# [Passage shown]
"""

A tick collection package was designed to be easily understandable and postable via the UK Postal Service’s First Class Mail Letters. Each tick package includes:
1. A tick remover
2. Several Falcon™ 15 ml tubes and paper towels
3. Sealable plastic bags to hold the Falcon™ tubes
4. An instruction letter (Supplementary Information 1) highlighting the need to record geographical locations, date and tick origin (deer, dog, etc.)
5. Prepaid postage sealable return padded envelopes.
Ticks collected from the same location on the same date and from the same origin were combined into a tick pool. It is worth mentioning the importance of a user-friendly tick collection package that includes all the necessary equipment and instructions for collecting and submitting tick samples.
The campaign’s success highlights the crucial role in the collaboration with various organisations and the promotion through different channels. The power of citizen science was demonstrated in tick sampling from a large geographical area. The campaign for a citizen scientist-based approach launched in April 2016. Since July 2016, we started receiving requests for our tick kits. We sent out 235 tick kits by post. Each kit has space for 1–10 tick collection tubes depending on the request. The data presented in this study represents tick collection from March to August 2017 (the tick season). As of 30 August 2017, 211 tick kits had been returned. Amongst these, 153 tick kits from 66 geographical locations (Supplementary Table 1) recorded accurate locations with 838 correctly identified adult ticks (multiple tick kits from the same location in different date and/or tick origins were received). Ticks from the same tick kit (representing ticks collected from the same location, on the same date and from the same origin as illustrated in Supplementary Table 1) were pooled together to form 153 tick pools, representing 66 geographical locations (6 regions in England and 5 regions in Scotland). The collected data could be valuable in studying the distribution of ticks and the prevalence of LD in the UK, ultimately leading to better management and prevention strategies.

"""

# [Data]

"""

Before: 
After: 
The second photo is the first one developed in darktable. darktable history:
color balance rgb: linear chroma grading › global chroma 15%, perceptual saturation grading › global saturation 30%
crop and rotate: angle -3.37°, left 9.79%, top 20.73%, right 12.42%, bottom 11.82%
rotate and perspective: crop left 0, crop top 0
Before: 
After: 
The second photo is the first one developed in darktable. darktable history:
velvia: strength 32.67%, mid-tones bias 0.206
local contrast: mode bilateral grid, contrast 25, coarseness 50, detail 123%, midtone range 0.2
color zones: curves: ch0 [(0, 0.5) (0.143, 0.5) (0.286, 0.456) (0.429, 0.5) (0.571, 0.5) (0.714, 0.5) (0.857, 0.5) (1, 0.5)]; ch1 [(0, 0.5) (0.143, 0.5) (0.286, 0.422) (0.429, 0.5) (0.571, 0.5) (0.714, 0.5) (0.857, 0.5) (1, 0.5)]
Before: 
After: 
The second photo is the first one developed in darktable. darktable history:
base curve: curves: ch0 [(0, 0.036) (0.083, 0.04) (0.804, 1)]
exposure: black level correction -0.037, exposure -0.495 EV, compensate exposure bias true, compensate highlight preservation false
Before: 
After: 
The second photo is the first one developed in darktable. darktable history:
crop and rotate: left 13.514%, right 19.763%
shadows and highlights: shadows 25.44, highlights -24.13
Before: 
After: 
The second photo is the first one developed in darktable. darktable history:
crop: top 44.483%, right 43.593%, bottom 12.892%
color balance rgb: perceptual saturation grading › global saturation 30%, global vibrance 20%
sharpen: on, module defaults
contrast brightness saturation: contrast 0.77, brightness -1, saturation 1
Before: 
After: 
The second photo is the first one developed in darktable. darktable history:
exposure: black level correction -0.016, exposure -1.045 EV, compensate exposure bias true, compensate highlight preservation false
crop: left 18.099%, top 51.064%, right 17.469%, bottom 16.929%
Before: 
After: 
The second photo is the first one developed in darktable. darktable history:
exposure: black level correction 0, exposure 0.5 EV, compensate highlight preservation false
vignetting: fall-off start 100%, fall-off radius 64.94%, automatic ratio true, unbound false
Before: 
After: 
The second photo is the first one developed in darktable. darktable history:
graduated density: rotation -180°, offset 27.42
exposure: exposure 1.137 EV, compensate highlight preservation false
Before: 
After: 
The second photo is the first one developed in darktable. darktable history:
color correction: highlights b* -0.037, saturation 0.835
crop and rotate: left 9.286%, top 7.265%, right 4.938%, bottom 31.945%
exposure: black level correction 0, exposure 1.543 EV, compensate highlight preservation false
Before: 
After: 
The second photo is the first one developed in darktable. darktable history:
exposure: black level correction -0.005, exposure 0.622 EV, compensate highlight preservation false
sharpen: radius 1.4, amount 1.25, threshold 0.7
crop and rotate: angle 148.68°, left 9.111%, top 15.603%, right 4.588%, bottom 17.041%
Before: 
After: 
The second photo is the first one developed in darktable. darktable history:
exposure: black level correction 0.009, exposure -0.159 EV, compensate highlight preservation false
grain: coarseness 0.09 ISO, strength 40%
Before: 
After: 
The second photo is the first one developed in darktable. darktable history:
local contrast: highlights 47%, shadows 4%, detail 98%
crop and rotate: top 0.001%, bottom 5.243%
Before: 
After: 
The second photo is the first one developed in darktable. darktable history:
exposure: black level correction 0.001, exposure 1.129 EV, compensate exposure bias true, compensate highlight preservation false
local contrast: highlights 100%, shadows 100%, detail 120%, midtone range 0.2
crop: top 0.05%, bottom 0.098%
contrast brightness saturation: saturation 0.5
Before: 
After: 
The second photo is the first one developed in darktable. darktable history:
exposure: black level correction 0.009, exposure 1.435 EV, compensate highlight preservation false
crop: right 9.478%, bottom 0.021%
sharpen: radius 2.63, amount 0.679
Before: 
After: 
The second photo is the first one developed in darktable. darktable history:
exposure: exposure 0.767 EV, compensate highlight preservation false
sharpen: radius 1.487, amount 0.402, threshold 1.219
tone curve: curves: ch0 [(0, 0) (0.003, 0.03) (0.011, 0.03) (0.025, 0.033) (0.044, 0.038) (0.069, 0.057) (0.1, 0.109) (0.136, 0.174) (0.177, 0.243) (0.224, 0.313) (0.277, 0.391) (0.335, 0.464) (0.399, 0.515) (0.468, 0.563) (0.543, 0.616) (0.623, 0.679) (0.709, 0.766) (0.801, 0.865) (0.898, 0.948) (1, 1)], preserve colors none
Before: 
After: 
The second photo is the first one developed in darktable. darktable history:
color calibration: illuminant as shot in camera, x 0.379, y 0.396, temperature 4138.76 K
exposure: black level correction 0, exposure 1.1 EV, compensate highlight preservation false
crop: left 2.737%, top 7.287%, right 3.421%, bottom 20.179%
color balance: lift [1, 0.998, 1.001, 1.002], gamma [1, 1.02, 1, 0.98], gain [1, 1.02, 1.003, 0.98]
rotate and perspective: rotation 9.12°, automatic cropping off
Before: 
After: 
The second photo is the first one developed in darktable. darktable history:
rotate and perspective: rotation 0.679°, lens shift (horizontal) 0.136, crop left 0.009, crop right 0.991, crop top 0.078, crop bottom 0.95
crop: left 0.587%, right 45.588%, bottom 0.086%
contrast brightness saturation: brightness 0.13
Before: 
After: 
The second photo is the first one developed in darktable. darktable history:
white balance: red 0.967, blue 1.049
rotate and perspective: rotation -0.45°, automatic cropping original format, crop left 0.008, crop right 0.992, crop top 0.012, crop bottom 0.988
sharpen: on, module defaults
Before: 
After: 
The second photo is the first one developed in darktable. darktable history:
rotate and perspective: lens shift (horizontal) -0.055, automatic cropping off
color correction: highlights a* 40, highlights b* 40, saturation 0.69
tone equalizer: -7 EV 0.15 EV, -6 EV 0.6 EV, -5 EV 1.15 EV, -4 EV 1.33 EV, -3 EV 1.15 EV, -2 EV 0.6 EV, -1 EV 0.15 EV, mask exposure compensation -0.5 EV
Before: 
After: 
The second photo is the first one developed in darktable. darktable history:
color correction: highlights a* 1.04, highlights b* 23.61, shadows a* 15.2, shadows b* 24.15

"""

# [Check your understanding]
A – From the tick campaign passage, write out the text between "A tick collection" and "(deer, dog, etc.)", inclusive.
B – Which items does the tick campaign passage say each tick package includes? List all of them.
C – Do these statements agree with the tick campaign passage? For each, answer yes or no and quote the words that decide it.
(i) The campaign launched in April 2016.
(ii) By 30 August 2017, 235 tick kits had been returned.
(iii) The 153 tick pools cover 6 regions in Scotland.

# [Set of answers]
A –
A tick collection package was designed to be easily understandable and postable via the UK Postal Service’s First Class Mail Letters. Each tick package includes:
1. A tick remover
2. Several Falcon™ 15 ml tubes and paper towels
3. Sealable plastic bags to hold the Falcon™ tubes
4. An instruction letter (Supplementary Information 1) highlighting the need to record geographical locations, date and tick origin (deer, dog, etc.)

B –
1. A tick remover
2. Several Falcon™ 15 ml tubes and paper towels
3. Sealable plastic bags to hold the Falcon™ tubes
4. An instruction letter (Supplementary Information 1) highlighting the need to record geographical locations, date and tick origin (deer, dog, etc.)
5. Prepaid postage sealable return padded envelopes

C –
(i) Yes: "The campaign for a citizen scientist-based approach launched in April 2016."
(ii) No: "As of 30 August 2017, 211 tick kits had been returned."
(iii) No: "6 regions in England and 5 regions in Scotland"